Même tout en gardant le point focal du film principalement sur les conflits de Salahi, le Mauritanien trouve encore le temps d’étoffer pleinement son casting secondaire empilé, avec Foster, Woodley et Cumberbatch tous tournant dans un travail également en trois dimensions. Foster, dans son premier rôle au cinéma depuis Hotel Artemis en 2018, est un formidable pétard comme Hollander entêtée, ne s’éloignant jamais de sa recherche des véritables dissimulations gouvernementales à Guantanamo Bay ou de sa poursuite pour prouver l’innocence de Salahi. Elle n’est pas sans moments de faiblesse, mais, pour la plupart, elle ne faiblit jamais dans sa foi en Salahi, et son attention intense pour l’affaire est tout simplement louable (ce que Foster joue parfaitement). Woodley a un peu moins à faire, mais son incapacité à cacher ses émotions contraste avec la froideur de Foster de manière convaincante, créant une dynamique qui exige notre attention à tout moment. À l’inverse, Cumberbatch est en fait doté d’une intrigue secondaire assez substantielle, ce qui est particulièrement important compte tenu du cliché que son personnage aurait pu être, et il profite certainement de son opportunité pour transmettre avec compassion le bras de fer interne de Coach, une guerre entre sa morale et ses obligations envers son travail. En tant qu’homme qui a perdu un meilleur ami le 11 septembre, il ne pourrait pas être plus déterminé à éliminer toutes les menaces terroristes contre les États-Unis, mais lorsqu’il se rend compte de l’ampleur de l’injustice qui se produit à Guantanamo, Peut-il faire la queue et fermer les yeux ? Cumberbatch décrit le changement d’opinion de Coach sur le cas de Salahi de manière assez convaincante, et il assure que le développement de Coach est perçu comme plausible tout au long, ne se livrant jamais à des actes exagérés et / ou inauthentiques de quelque nature que ce soit.
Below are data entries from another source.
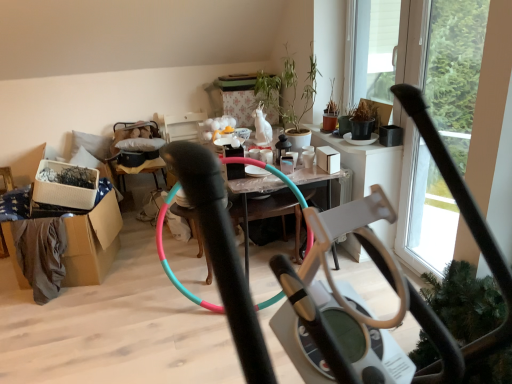
Question: Is wooden cushioned armchair at center-left at the back of translucent plastic table at center?

Choices:
 (A) no
 (B) yes

Answer: (B)

Question: From the image's perspective, is translucent plastic table at center located beneath wooden cushioned armchair at center-left?

Choices:
 (A) no
 (B) yes

Answer: (B)

Question: From a real-world perspective, is translucent plastic table at center under wooden cushioned armchair at center-left?

Choices:
 (A) no
 (B) yes

Answer: (A)

Question: Is the depth of translucent plastic table at center less than that of wooden cushioned armchair at center-left?

Choices:
 (A) yes
 (B) no

Answer: (A)

Question: Would you say translucent plastic table at center is a long distance from wooden cushioned armchair at center-left?

Choices:
 (A) yes
 (B) no

Answer: (A)

Question: Would you say matte black pot at upper right is to the left or to the right of green matte plant at upper center in the picture?

Choices:
 (A) left
 (B) right

Answer: (B)

Question: Is point [x=313, y=125] closer or farther from the camera than point [x=292, y=140]?

Choices:
 (A) farther
 (B) closer

Answer: (A)

Question: Is matte black pot at upper right wider or thinner than green matte plant at upper center?

Choices:
 (A) wide
 (B) thin

Answer: (B)

Question: In the image, is matte black pot at upper right positioned in front of or behind green matte plant at upper center?

Choices:
 (A) front
 (B) behind

Answer: (B)

Question: In the image, is white woven basket at left, the 1th box positioned from the left, on the left side or the right side of white matte box at center, which is the 1th box from right to left?

Choices:
 (A) right
 (B) left

Answer: (B)

Question: In terms of height, does white woven basket at left, the second box from the right, look taller or shorter compared to white matte box at center, which is the 1th box from right to left?

Choices:
 (A) tall
 (B) short

Answer: (A)

Question: Looking at their shapes, would you say white woven basket at left, the 1th box positioned from the left, is wider or thinner than white matte box at center, the 2th box positioned from the left?

Choices:
 (A) thin
 (B) wide

Answer: (B)

Question: From a real-world perspective, is white woven basket at left, the 1th box positioned from the left, positioned above or below white matte box at center, the 2th box positioned from the left?

Choices:
 (A) above
 (B) below

Answer: (B)

Question: From the image's perspective, is wooden cushioned armchair at center-left positioned above or below white woven basket at left, the second box from the right?

Choices:
 (A) above
 (B) below

Answer: (A)

Question: Is wooden cushioned armchair at center-left taller or shorter than white woven basket at left, the 1th box positioned from the left?

Choices:
 (A) tall
 (B) short

Answer: (A)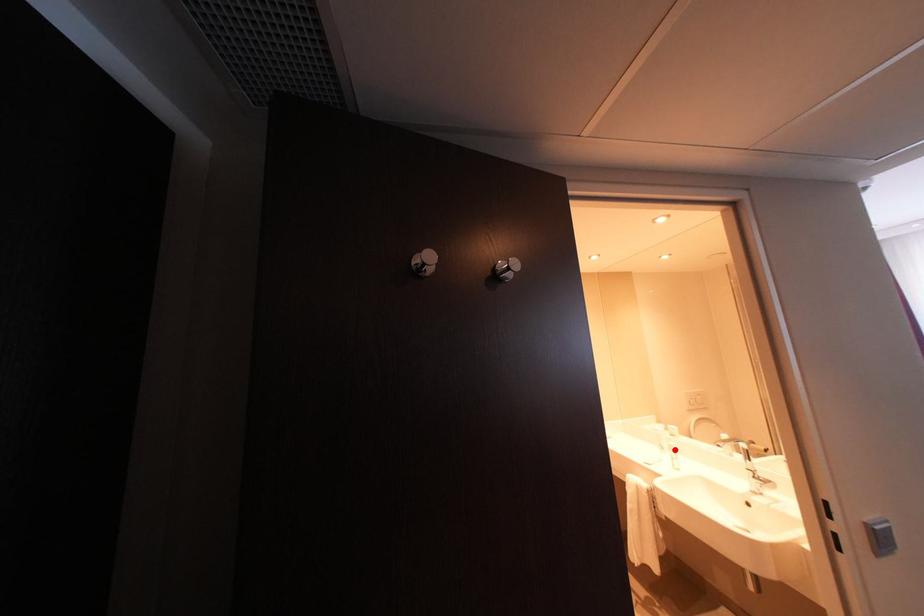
En fin de compte, le public trouvera peut-être un peu de soulagement dans la résolution gratifiante de The Mauritanian, mais dès que cette satisfaction se dissipera, beaucoup se retrouveront avec un dégoût persistant pour la dépravation de Guantanamo Bay, et ça ne pourrait pas être un plus grand compliment pour les histoires envoûtantes exposées ici. Le but premier de The Mauritanian est peut-être d’éduquer ses spectateurs sur les maux de cette prison militaire (qui fonctionne encore), mais, dans le même temps, elle réussit à attiser simultanément la colère des individus exposés à ces atteintes aux droits de l’homme et à les tenter d’agir à leur propre époque, en dépeignant l’art politique dans sa plus grande puissance.
Désigné coupable au cinéma le 14 juillet 2021.